Show Me the Mercy, Entry #24

“I tell you, something greater than the temple is here. And if you had known what this means, 

‘I desire mercy, and not sacrifice,’

you would not have condemned the guiltless. For the Son of Man is lord of the Sabbath.”

Matthew 12:6-8 (context, vv. 1-8)

Do we honestly want to see mercy? To give it is much harder than making a sacrifice. Mercy often entails forgiving or helping someone, and that’s usually difficult. We do better by making a religious offering, than having to reach out in love and touch someone we really don’t like. To let someone “off-the-hook” grates us.

Mercy is commonly defined “as compassion or forgiveness shown toward someone whom it is within one’s power to punish or harm.”

Wow. Isn’t this hard sometimes?
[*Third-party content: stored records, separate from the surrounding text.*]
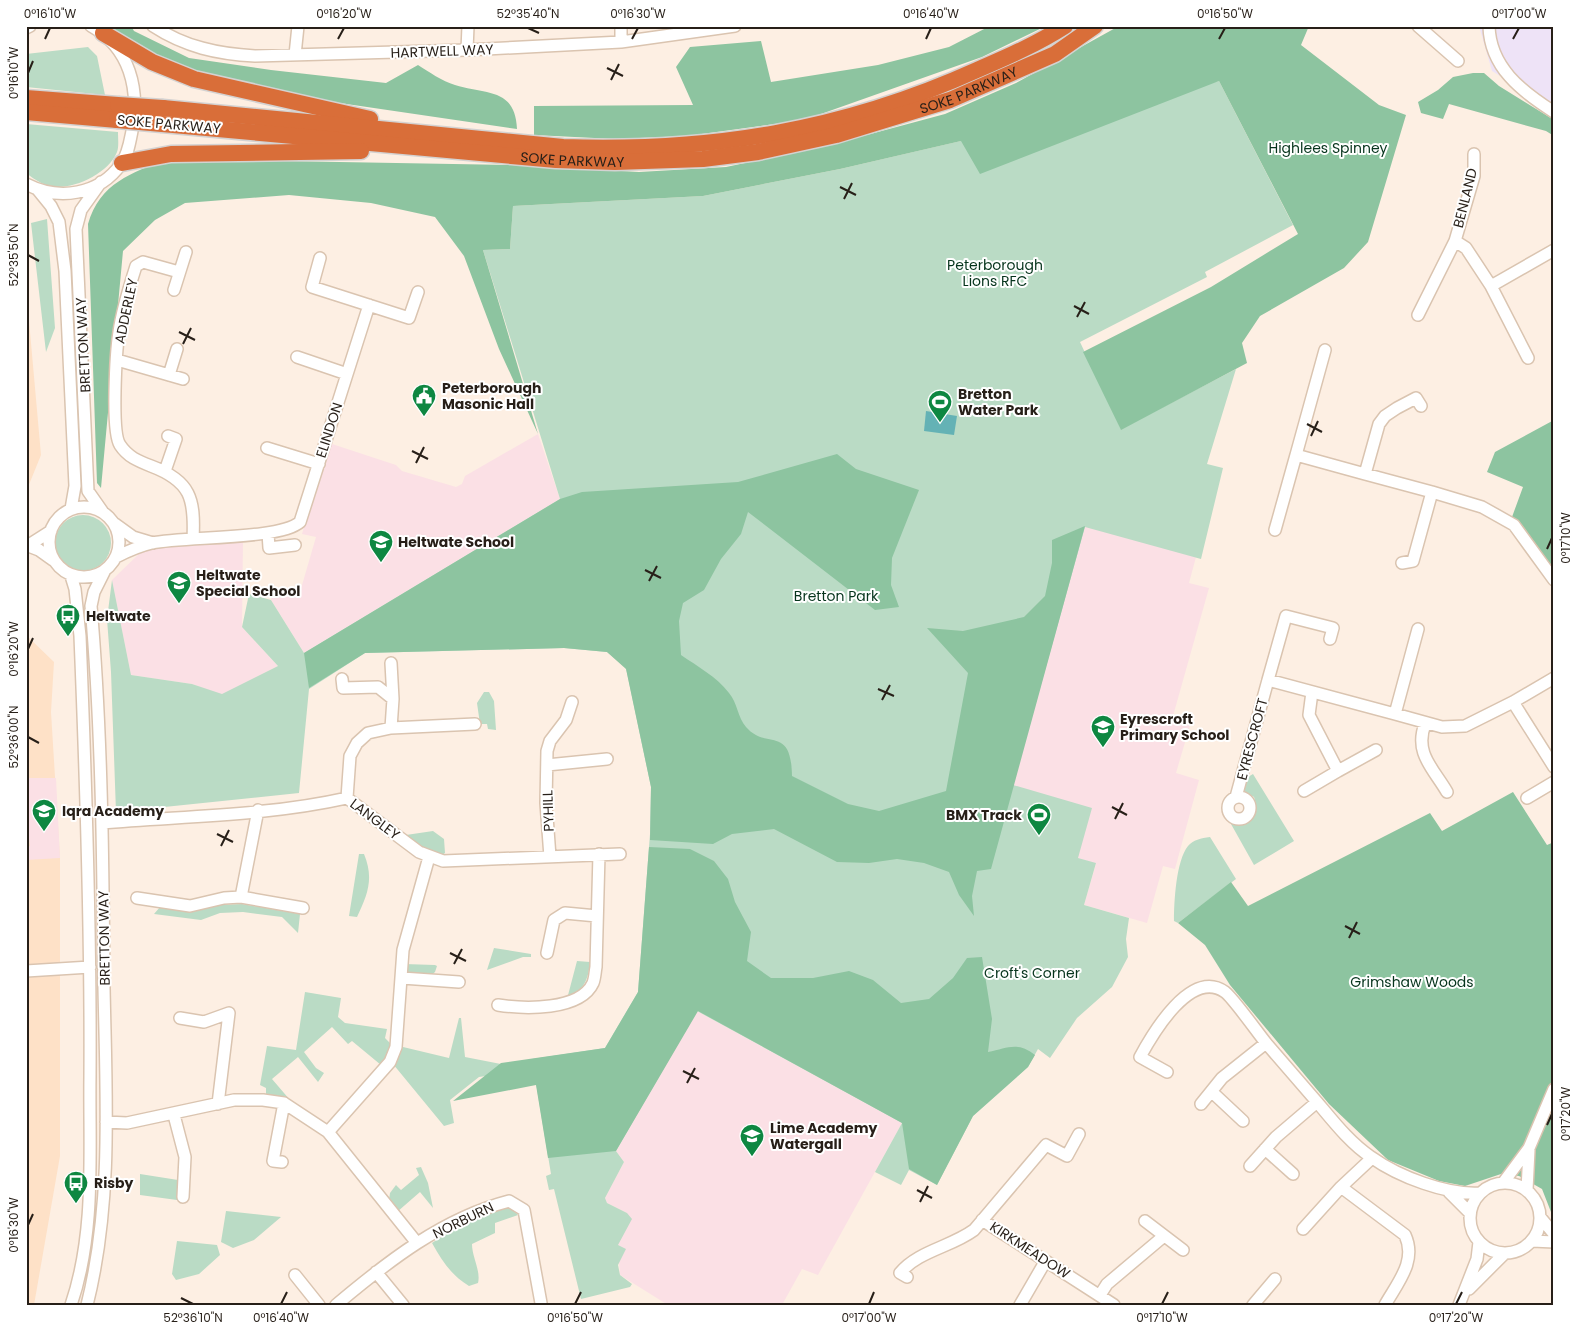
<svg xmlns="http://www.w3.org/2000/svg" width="1580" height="1331" viewBox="0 0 1580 1331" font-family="Poppins,sans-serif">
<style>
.commercial{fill:#eee3f7}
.built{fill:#fee1c7}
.education{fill:#fbe0e5}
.green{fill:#badbc5}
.forest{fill:#8dc4a0}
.water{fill:#64b2b5}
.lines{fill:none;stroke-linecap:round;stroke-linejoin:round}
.minor-casing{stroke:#dac4b0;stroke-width:14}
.highway-casing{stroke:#d4d2d1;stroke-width:19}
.minor{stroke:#fff;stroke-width:11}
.highway{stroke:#d96e39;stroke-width:16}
.highway-bridge-casing{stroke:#d4d2d1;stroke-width:19;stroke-linecap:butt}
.highway-bridge{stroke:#d96e39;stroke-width:16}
.ticks{fill:none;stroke:#271f18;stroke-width:2}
.labels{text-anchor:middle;stroke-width:4;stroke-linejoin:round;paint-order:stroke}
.street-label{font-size:14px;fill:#271f18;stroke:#fff}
.park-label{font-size:14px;fill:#06341c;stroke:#fff}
.poi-label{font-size:14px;font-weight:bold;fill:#271f18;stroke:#fff;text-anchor:start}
.neatline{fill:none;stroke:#271f18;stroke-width:2}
.ticks-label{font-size:12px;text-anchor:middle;fill:#271f18}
</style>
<rect width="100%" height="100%" fill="#fdefe3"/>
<path class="commercial" d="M1479,26H1554V109L1492,71Z"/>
<path class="built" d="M26,287L41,455L26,492Z
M26,635L54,662L51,712L60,858V1156L34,1305H26Z"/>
<path class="education" d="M538,434L560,499L304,653L271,600L274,589L300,592L316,537L302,534L329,443L396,465L402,471L456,487L462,484L465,476Z
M1085,526L1196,557L1189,583L1209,588L1173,716L1191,722L1176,773L1199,780L1175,869L1163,866L1147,923L1084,905L1096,864L1078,858L1013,786Z
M243,539L242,627L278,666L222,695L192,684L131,675L112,580L145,548Z
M26,778H56L60,858L26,860V847L30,846L26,816Z
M697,1011L902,1123L818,1275L802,1269L782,1305H668L620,1275L618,1245L627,1213L607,1203L605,1198L624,1162L616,1151Z"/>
<path class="green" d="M88,47L97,56L105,95L26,87V54Z
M1219,81L1293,225L1205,272L1207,277L1080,342L1121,429L1236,369L1207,464L1223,468L1201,559L1085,527L1013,785L1092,808L1078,858L1096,863L1084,905L1129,918L1126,939L1128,957L1112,987L1077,1018L1050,1058L1038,1049L1028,1067L973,1116L937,1185L909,1170L901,1185L875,1172L902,1123L697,1011L616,1151L624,1162L605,1198L607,1203L627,1213L632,1219L618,1245L626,1249L618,1265L620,1275L632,1284L630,1287L581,1299L554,1189L549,1190L546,1176L551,1174L532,1059L605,1048L638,992L650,834L651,787L626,668L607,652L564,648L365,653L309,689L299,793L116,812L111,672L107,619L112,580L131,675L192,684L222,694L278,666L242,627L249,594L271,600L304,653L560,499L483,250L510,249L513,206L703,196L840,169Z
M26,124L118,132C118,138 119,147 117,152C109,172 79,187 58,187C46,187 35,180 26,173Z
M47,219L55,328L46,352L31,223Z
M55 543a28 28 0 1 1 56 0a28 28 0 1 1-56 0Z
M484,692H489L494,701L496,730L488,729L487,724H480L477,703Z
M1253,774L1294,841L1254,865L1231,824H1245C1256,818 1258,809 1254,797L1242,790L1248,777Z
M433,831L444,839L445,853L441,856L424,848L406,835Z
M1210,837L1236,879L1178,923L1174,921C1174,902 1176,861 1188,846C1193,840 1201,838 1210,837Z
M359,854H364C374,878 368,894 357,917L349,916Z
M242,904L300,914L298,933L282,917L243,912L220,913L201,920L154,914L160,907L194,911L218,905Z
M494,948L531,954V957H523L487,970Z
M577,961L590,962C588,981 584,989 567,999Z
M404,964L435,965L437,966L435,972L429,977L407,974Z
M305,992L341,998L338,1017L345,1023L387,1029L385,1038L390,1043L391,1053L381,1065L352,1041L348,1044L332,1027L304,1052L316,1068L324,1073L318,1082L298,1057L272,1079L290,1100L288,1102L266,1096V1088L260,1085L267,1046L296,1050Z
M459,1018H461L465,1057L506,1065L505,1073L479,1077L450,1100L454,1123L444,1126L393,1064L403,1047L449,1058Z
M421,1167L428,1183L433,1208L420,1192L397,1212L389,1200L390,1193L396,1185L401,1190L419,1175L416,1168Z
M140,1174L178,1180L177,1200L140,1195Z
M512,1208L518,1215L495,1223V1233L472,1244C472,1257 481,1271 478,1283L469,1286C451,1275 442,1261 432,1243C455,1229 484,1209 512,1208Z
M226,1211L281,1217L254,1240L233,1248L221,1242Z
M177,1241L217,1245L220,1255L199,1274L176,1280L172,1274Z"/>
<path class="forest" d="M107,26H131L134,31L189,58L271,70L386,83L418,65C429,72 442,81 455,85C486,95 515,87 517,129L299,97L178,70Z
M990,26H1046L982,57L804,120L687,136L615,139L534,135V106L693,105L676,67L690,47L761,41L771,82L878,65L949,47Z
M1119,26H1309L1301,45L1379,105L1406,115L1368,242L1344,268L1260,316L1242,343L1247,363L1121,430L1083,352L1211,287L1298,234L1219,81L980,174L961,141L840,169L703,196L513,206L510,249L483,250L538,434L499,349L464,256L435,217L371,203L289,195L185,203L155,220L123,251L101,488L97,483L88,224C100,183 131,173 168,159L512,165L639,172L726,167L822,147L945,114L1016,83Z
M1473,73H1484L1499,86L1554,120V136L1546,131L1449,104L1443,119L1421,113L1418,102L1438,90L1453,77Z
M1554,420V573L1517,521L1512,517L1523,487L1487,472L1495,452Z
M837,454L856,469L919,490L892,558L891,585L899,607L875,610L748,512L741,534L721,559L704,590L683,603L679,621L681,655C697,666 717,677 729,693C737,702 738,718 746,727C767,751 791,724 792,776L848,804L879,811L946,791L968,673L927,628L963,631L1024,617L1045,596L1052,563V540L1085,526L991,869L977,871L972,896L974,916L959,895L949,872L924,863L897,859L869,863L837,862L774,829L732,834L713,844L650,840L651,787L626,669L607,652L564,648L365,653L309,688L304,653L560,499L582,492L738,482Z
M1513,792L1547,845L1554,842V1207L1551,1212L1542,1189L1519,1176L1501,1174L1465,1186L1439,1181L1388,1160L1329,1104L1230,985L1205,945L1178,923L1231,882L1248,906L1430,813L1442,831Z
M649,847L690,849L714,861L728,879L735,902L751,932L747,961L771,978H813L849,971L873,980L901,1003L929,999L953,978L967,958L982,957L992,1019L988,1052C1008,1048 1017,1041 1035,1055L1028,1067L973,1116L937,1185L909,1169L902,1123L698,1011L616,1151L548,1158L536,1085L453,1101L501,1063L605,1048L638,992Z"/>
<path class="water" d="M926,411L957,416L954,435L924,431Z"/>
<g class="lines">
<defs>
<path id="minor" d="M153,26C185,47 218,54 255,56L467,50L621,42L735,26
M1418,26L1458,61
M1489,26C1490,67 1521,91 1554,112
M26,28L30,26
M621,42V26
M467,50L468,26
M295,55L298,26
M1474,154V176L1455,241L1466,248L1491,286L1554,250
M101,182L81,210L76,229L88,491L102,511
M26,184C59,201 99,195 121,164C128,155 130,141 132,131C140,89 130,48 91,26
M38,190L51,206L59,222L65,271L75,486L71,509
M320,258L312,287L409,318L418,292
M179,272L143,262L136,266C129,288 122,310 119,332C116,351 111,432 120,445C128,457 138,461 151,466C191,481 195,499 193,539
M1491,286L1528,358
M174,290L186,252
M1418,315L1455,241
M1325,350L1296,455L1365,474
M297,357L347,374
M117,360L183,379
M169,375L177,349
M1421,406L1416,398L1397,408L1385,416L1379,424L1365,474L1432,492
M267,448L319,464
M165,471L176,439L168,436
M49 542a35 35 0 1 1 70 0a35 35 0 1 1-70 0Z
M115,524L133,537L153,543
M1275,530L1296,455
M268,533L269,548L295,545
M26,545L39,550L53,560
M29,545L51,531
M116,557C128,551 139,546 152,543C184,536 280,540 300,522L369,305
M1402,563L1413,561L1432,492L1482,507L1514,525L1554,580
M1418,629L1395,714L1442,727L1465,726L1513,702L1554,678
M391,663L393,699L391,728
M342,679L343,688L378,687L393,699
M1268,680L1286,616L1333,628L1330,639
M1312,692L1309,715L1338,771L1376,750
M1513,702L1554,767
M1425,724C1414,753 1433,768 1447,792
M547,765L607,759
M1304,791L1338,771
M1236,797L1268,680L1395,714
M1228 808a11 11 0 1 1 22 0a11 11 0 1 1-22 0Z
M347,798L350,756L357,743L368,733L391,728L475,724
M1527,798L1554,782
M102,823C183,816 267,816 347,798L419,852L443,861L620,854
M550,857L546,803L547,751L550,741L566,720L572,702
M241,897L258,810
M137,898L190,906L224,898L241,897L303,908
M547,953L554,920L565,913L597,916
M26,971L90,967
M402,978L459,982
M498,1005C524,1009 580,1011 593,983C595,978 595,972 596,967L599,854
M180,1018L204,1022L229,1013L218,1104
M1167,1072L1140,1057C1153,1033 1191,968 1225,992C1234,999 1257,1032 1266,1043
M1212,1092L1243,1121
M1201,1104L1222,1078L1266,1043L1317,1102
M174,1115L185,1157L183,1197
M106,1122L127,1123L234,1100H263L284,1103L328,1132L417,1243
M328,1132L390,1062L396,1047L403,950L429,857
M1265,1149L1293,1174
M1372,1158L1341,1187L1405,1235C1417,1261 1398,1282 1385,1305
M282,1162L273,1161L284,1103
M1250,1166L1276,1137L1317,1102C1333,1121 1350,1143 1371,1157C1399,1177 1447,1195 1480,1193
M1503,1183L1529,1148L1554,1089
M1470 1218a35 35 0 1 1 70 0a35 35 0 1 1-70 0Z
M1527,1190L1529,1150
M1449,1192L1470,1213
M1540,1217L1554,1234
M982,1220L1114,1305
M1145,1221L1183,1250
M1303,1229L1341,1187
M1532,1241L1554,1242
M376,1272L403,1305
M295,1275L319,1305
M907,1277L900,1273C918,1251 951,1247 974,1230L1046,1145L1067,1156L1079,1134
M1469,1289L1505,1253
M1100,1295L1107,1284L1164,1236
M71,1305C96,1232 89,1151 90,1076C91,929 86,783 80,636L75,589L71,576
M87,1305C113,1202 106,1093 104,988C103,861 102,733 91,606L94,592L104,572
M336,1305C387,1262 443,1218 509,1201L524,1210L541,1303
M1020,1305L1045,1262
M1253,1305L1275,1279
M1459,1305L1477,1259L1479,1242"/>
<g id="highway">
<path d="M103,33L152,62L194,79L370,119"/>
<path d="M26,98L118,105"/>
<path d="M163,108L563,147C710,152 842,131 977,70C1007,57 1037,44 1065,26"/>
<path d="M26,112L117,120"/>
<path id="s1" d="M162,124L556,160L615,162L703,159L758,152L836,135L950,100L1055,54L1095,26"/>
<path d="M122,163L171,154L361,151"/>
</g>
</defs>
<use href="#minor" class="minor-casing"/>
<use href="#highway" class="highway-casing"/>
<use href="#minor" class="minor"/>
<use href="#highway" class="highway"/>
<defs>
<path id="highway-bridge" d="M118,105L163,108
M117,120L162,124"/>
</defs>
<use href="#highway-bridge" class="highway-bridge-casing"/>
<use href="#highway-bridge" class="highway-bridge"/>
</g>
<path class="ticks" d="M528,28L539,33M45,39L50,28M338,39L344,28M632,39L638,28M926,39L931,28M1219,39L1225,28M1513,39L1519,28M607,68L623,76M28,73L33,61M611,80L619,64M840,187L856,195M844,199L852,183M28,255L39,261M1074,306L1089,314M1077,317L1085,302M179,332L195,340M183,344L191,328M1307,424L1322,432M1311,436L1318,421M412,451L428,459M416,463L424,447M1547,549L1552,538M645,570L661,578M649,581L657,566M28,649L33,638M878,689L894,696M882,700L890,685M28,737L39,743M1112,807L1127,815M1115,819L1123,803M217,834L233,842M221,846L229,830M1345,926L1360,934M1349,938L1357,922M450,953L466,961M454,964L462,949M683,1071L699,1079M687,1083L695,1068M1547,1125L1552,1114M917,1190L932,1198M920,1202L928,1186M28,1225L33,1214M181,1298L193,1304M281,1304L287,1292M575,1304L581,1292M869,1304L874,1292M1162,1304L1168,1292M1456,1304L1462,1292"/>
<defs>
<symbol id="civic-pin" viewBox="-11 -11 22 30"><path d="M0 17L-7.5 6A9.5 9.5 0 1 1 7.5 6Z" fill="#0e8741" stroke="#fff"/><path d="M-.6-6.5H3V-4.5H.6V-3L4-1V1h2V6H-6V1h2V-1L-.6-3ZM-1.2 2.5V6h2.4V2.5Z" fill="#fff"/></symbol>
<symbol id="stadium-pin" viewBox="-11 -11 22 30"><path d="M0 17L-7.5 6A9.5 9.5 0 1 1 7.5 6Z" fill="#0e8741" stroke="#fff"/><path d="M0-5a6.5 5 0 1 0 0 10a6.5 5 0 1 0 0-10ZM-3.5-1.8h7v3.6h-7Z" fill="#fff"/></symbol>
<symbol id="school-pin" viewBox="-11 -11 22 30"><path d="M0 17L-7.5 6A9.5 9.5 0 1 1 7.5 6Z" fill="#0e8741" stroke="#fff"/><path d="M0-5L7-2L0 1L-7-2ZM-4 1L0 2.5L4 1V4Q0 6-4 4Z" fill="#fff"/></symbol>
<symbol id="bus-pin" viewBox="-11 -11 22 30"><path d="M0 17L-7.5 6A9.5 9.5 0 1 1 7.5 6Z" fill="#0e8741" stroke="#fff"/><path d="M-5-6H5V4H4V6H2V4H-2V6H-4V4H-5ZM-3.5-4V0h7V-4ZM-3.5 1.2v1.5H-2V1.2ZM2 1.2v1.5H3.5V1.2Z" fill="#fff"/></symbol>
</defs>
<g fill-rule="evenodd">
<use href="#civic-pin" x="410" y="382" width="28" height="38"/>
<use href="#stadium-pin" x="926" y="388" width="28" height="38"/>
<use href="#school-pin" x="367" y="528" width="28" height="38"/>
<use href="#school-pin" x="165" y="569" width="28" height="38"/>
<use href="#bus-pin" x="54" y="602" width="28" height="38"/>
<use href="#school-pin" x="1089" y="713" width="28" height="38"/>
<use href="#school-pin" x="30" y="797" width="28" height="38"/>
<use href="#stadium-pin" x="1025" y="801" width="28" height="38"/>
<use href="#school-pin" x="738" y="1122" width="28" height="38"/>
<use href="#bus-pin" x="62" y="1169" width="28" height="38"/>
</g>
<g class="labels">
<g class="street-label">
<text transform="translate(442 51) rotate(-2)" y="5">HARTWELL WAY</text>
<text dy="5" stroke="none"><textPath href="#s1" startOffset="818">SOKE PARKWAY</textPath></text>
<text transform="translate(169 124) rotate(5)" y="5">SOKE PARKWAY</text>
<text dy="5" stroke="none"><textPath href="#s1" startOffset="412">SOKE PARKWAY</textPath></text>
<text transform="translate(1465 198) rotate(-76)" y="5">BENLAND</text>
<text transform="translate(126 311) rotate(-78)" y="5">ADDERLEY</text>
<text transform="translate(83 345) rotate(-93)" y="5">BRETTON WAY</text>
<text transform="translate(329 430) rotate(-72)" y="5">ELINDON</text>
<text transform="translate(1252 739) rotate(-75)" y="5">EYRESCROFT</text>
<text transform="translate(548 811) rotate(-92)" y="5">PYHILL</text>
<text transform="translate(375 819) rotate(37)" y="5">LANGLEY</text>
<text transform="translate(104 938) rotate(-91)" y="5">BRETTON WAY</text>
<text transform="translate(463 1220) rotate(-26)" y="5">NORBURN</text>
<text transform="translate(1030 1250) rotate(33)" y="5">KIRKMEADOW</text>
</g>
<g class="park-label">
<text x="1328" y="153">Highlees Spinney</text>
<text x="995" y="270">Peterborough<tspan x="995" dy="16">Lions RFC</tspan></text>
<text x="836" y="601">Bretton Park</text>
<text x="1032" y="978">Croft's Corner</text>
<text x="1412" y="987">Grimshaw Woods</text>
</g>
<g class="poi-label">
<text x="442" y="393">Peterborough<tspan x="442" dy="16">Masonic Hall</tspan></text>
<text x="958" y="399">Bretton<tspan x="958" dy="16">Water Park</tspan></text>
<text x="398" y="547">Heltwate School</text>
<text x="196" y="580">Heltwate<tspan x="196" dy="16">Special School</tspan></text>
<text x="86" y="621">Heltwate</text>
<text x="1120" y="724">Eyrescroft<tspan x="1120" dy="16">Primary School</tspan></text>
<text x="62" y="816">Iqra Academy</text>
<text x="1022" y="820" text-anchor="end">BMX Track</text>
<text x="770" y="1133">Lime Academy<tspan x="770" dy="16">Watergall</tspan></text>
<text x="94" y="1188">Risby</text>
</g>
</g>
<rect width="1580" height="1331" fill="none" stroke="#ffffff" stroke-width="55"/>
<rect x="28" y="28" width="1524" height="1276" class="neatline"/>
<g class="ticks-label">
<text x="50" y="18">0°16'10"W</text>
<text x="344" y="18">0°16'20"W</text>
<text x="528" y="18">52°35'40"N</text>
<text x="638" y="18">0°16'30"W</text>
<text x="931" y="18">0°16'40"W</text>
<text x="1225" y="18">0°16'50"W</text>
<text x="1519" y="18">0°17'00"W</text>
<text transform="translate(14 73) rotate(-90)" y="4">0°16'10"W</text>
<text transform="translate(14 255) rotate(-90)" y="4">52°35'50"N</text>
<text transform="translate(1566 538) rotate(-90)" y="4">0°17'10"W</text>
<text transform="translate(14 649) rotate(-90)" y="4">0°16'20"W</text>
<text transform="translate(14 737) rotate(-90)" y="4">52°36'00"N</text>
<text transform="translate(1566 1114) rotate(-90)" y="4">0°17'20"W</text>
<text transform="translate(14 1225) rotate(-90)" y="4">0°16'30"W</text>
<text x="193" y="1322">52°36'10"N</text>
<text x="281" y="1322">0°16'40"W</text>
<text x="575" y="1322">0°16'50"W</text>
<text x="869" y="1322">0°17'00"W</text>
<text x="1162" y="1322">0°17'10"W</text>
<text x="1456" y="1322">0°17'20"W</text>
</g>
</svg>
We really do excel when we try to “punish” those who hurt us, we are experts at this. We ‘automatically’ lash out at those who we feel defy or somehow cross us. I find that I can get quite defensive very fast. And usually that thing is very trivial.

Jesus said to him,

“I do not say to you seven times, but seventy times seven.”

(Matthew 18:22.)

On our own, it seems we just can’t be as compassionate or forgiving like Jesus. We vastly prefer religious duties over forgiveness. Jesus told Peter to forgive 70 x 7, whenever a ‘sinning’ brother asks for leniency, we have to give it. If we forgive, then we’ll be forgiven!

But if you do not forgive others their sins, your Father will not forgive your sins.

Matthew 6:15

He wants to see our mercy. That outweighs any spiritual sacrifice we might make. One of Jesus’ own beatitudes hits the nail on the head,

“Blessed are the merciful, for they shall receive mercy.

Matthew 5:7

We can’t evade this. We may try but He will keep bringing us back to it until we can pass this test, and even then we can anticipate “surprise” tests. That typically kicks us out of a false sense of maturity, and our ‘spiritual’ arrival.

We think we’ve got mercy down pat, and yet He wants to take it deeper still. Mercy for us will always be a spiritual action to a physical situation. And He brings these situations to us, to see what we do, and to reveal what is truly in our hearts at the time.

Sacrifice was a critical definition in the Pharisee’s dictionary, and Jesus more or less destroyed that entire religious concept. Sacrificing without real love, can never be part of a believer’s vocabulary. Jesus wants every disciple to show an outrageous mercy to everyone they meet.

The most miserable prison in the world is the prison we make for ourselves when we refuse to show mercy.